## YOUR TASK
Omit the pictures and output every entry below exactly as written.

Saved data entries
========

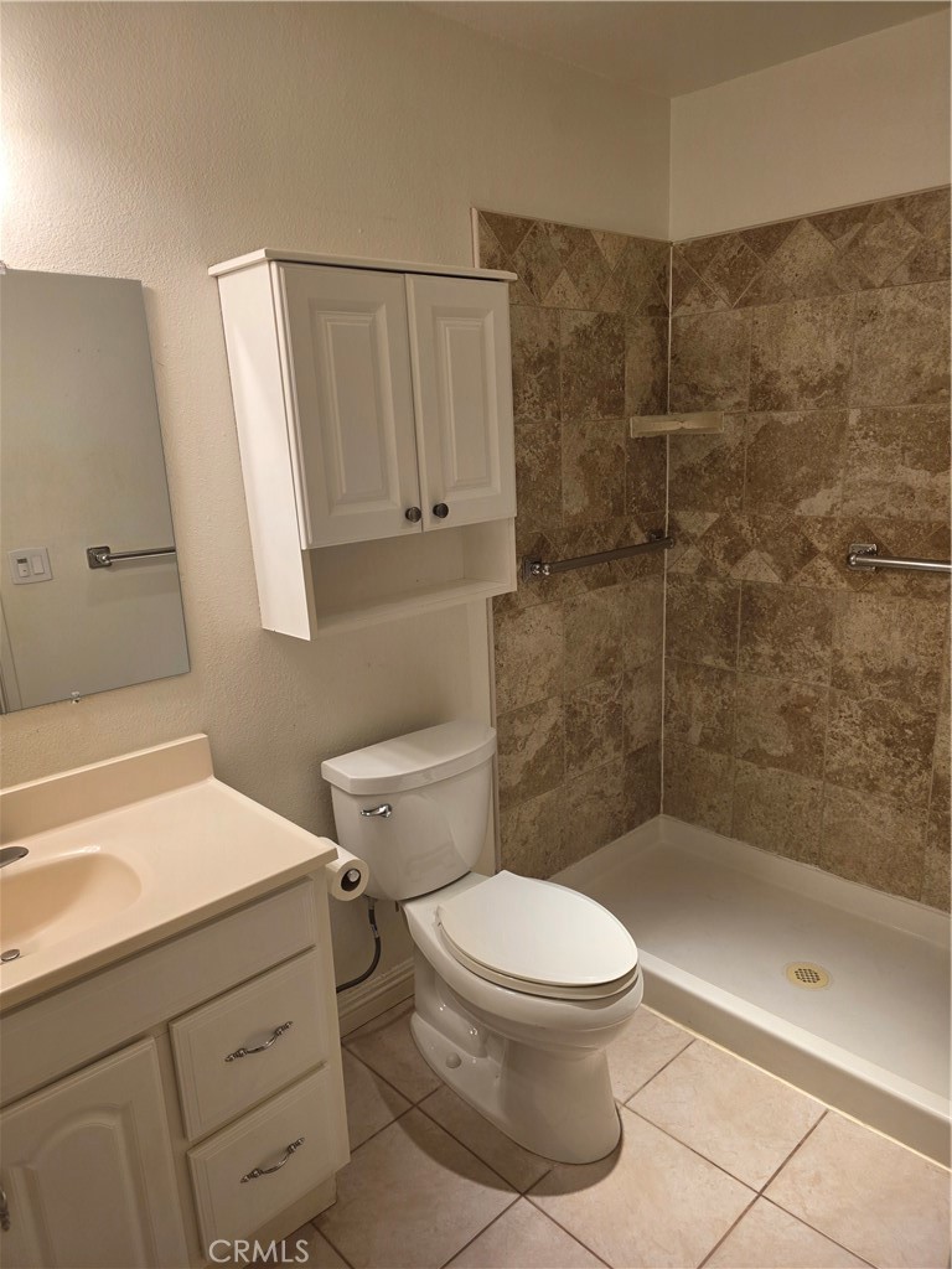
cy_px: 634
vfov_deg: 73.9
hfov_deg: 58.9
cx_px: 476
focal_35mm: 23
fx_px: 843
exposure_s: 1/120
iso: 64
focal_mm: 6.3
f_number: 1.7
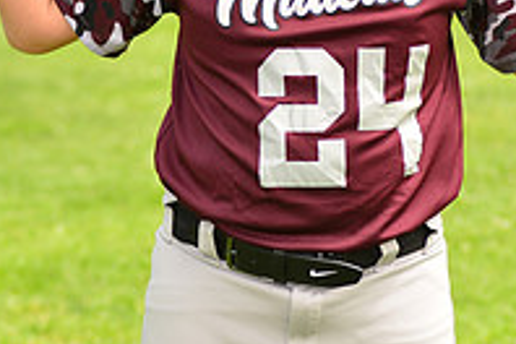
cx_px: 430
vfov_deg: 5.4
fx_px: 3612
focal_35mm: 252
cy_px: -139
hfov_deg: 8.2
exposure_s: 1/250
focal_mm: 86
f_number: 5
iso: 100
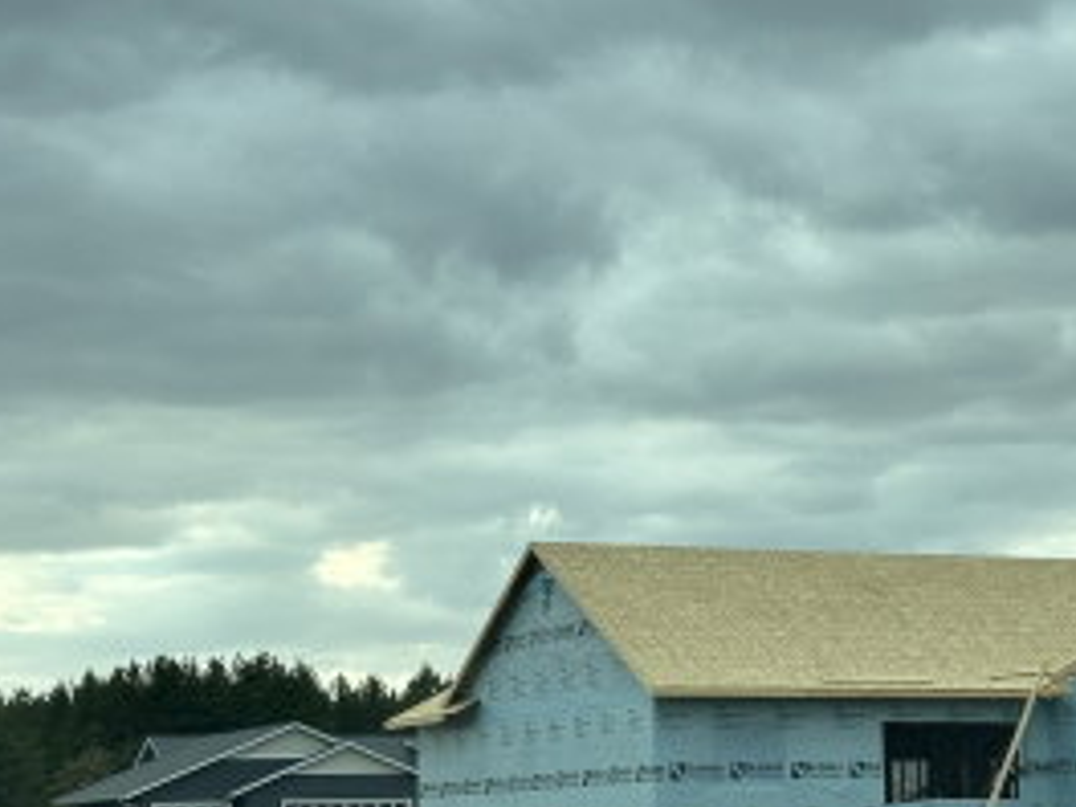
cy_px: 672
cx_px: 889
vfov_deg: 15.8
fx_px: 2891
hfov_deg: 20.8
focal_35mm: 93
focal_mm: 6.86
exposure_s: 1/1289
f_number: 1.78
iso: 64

========

## EXERCISE RESPONSE
cy_px: 634
vfov_deg: 73.9
hfov_deg: 58.9
cx_px: 476
focal_35mm: 23
fx_px: 843
exposure_s: 1/120
iso: 64
focal_mm: 6.3
f_number: 1.7
cx_px: 430
vfov_deg: 5.4
fx_px: 3612
focal_35mm: 252
cy_px: -139
hfov_deg: 8.2
exposure_s: 1/250
focal_mm: 86
f_number: 5
iso: 100
cy_px: 672
cx_px: 889
vfov_deg: 15.8
fx_px: 2891
hfov_deg: 20.8
focal_35mm: 93
focal_mm: 6.86
exposure_s: 1/1289
f_number: 1.78
iso: 64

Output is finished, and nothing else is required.